Recover Administrator password after some powershell on the Active Directory

Yes powershell can be used to administer your Active Directory, but you could do some serious damage also. I will show you one particular case where things can go very wrong and how to recover from it.

To use cmdlets for AD you simply start your powershell console and type

Import-Module ActiveDirectory

You get quite a few cmdlets to help you automate your user administration, if you write the following in your console it will list all of them.

Get-Command *-AD*

Well now to the problem, as a domain admin you do have some privileges and say that you want to disable some user accounts and you forget to add a searchbase or your filter does not do as you wish and in one line you have disabled all accounts in your domain, including admin. IF and i say IF you realize that misstake and quickly go in and enable the accounts again, you are safe, but if you log out of your session you wont be able to log in again with any account 🙂

Get-ADUser -Filter * | Set-ADUser -Enabled $False

try to log in as domain administrator and you will get this, on any DC (as long as your replication is working and if it is not you have other problems, trust me)

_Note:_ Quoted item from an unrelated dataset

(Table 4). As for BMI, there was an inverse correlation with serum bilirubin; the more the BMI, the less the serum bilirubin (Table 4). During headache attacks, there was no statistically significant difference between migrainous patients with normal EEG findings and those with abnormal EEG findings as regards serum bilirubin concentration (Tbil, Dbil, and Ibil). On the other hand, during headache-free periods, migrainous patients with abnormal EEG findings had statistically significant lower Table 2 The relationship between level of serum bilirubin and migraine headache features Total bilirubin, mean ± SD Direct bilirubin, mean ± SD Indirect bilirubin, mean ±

So how do we fix this then? luckily there is a way to do this and it is quite easy. You have to find a windows iso and as in this case a Win 2008 r2, start it in repair mode and start a CMD

when the command promt is started do this (i found it in another blog from Matheu the difference here is that i use net user administrator /active:yes to enable instead of change password)

  • Go to c:\windows\system32
  • Rename Utilman.exe to Utilman.exe.bak
  • Copy cmd.exe to Utilman.exe
  • Reboot on Windows
  • Do the keyboard shortcut Windows + U when on the logon screen
  • net user administrator /active:yes
  • log on with the domain admin account
  • Reboot on the DVD to put back the original Utilman.exe

Instead of panicking and try to restore your AD you can easily as i described log in again. This is of course a big security thing to consider in a virtual environment where users that have access to the virtual infrastructure but are not domain admins can manipulate virtual Domain controllers to get access to the administrator password “net user Administrator newpasswd123”. Here is a link to all net user commands.

So if i am going to do some account disabling i would include a searchbase in my Get-ADUser to not get the Administrator locked out by mistake and actually take the right OU to modify users on.

Get-ADUser -Filter * -SearchBase "OU=Employees, DC=Test, DC=local" | Set-ADUser -Enabled $False

In my test environment i used two DC´s and both the lock and unlocking replicated quite fast. There is maybe a way with the Active Directory Domain Services Recovery without having to do a restore, i will look into that and do a follow up post if i find any easy ways!